_Task to complete:_ Go through the material below, tally each line containing "NSFW级别过滤", and write the tally alone.
───── Stored data ─────
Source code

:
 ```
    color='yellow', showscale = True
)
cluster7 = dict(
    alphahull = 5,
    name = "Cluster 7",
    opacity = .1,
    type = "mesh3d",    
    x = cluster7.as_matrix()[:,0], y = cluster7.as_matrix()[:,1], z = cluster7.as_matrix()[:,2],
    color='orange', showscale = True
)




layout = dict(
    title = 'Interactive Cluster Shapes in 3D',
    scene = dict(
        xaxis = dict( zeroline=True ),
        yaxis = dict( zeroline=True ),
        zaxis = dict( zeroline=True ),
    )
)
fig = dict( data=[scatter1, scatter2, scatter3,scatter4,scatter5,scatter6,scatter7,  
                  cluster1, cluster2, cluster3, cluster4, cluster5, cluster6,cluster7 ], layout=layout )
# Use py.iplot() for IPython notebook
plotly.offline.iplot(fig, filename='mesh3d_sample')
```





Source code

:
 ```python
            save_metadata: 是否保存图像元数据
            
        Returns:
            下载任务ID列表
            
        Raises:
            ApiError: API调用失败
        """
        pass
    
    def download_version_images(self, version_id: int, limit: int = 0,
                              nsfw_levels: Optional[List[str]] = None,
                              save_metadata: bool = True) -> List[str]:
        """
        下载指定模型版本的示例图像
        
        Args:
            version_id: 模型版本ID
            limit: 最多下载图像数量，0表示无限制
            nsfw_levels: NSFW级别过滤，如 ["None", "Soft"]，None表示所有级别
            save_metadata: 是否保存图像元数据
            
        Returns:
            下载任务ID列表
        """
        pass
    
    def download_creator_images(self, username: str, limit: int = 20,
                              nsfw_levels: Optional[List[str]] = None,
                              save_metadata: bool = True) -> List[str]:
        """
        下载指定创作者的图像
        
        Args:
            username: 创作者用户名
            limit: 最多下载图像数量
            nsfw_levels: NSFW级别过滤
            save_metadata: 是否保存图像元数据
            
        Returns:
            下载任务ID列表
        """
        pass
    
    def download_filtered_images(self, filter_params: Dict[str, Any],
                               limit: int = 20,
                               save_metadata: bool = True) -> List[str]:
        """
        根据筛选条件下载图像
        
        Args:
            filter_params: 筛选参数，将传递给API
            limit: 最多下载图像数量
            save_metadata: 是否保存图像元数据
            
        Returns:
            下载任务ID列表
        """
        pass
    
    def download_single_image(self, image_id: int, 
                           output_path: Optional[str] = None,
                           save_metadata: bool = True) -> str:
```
─────
_Result of the exercise:_ 2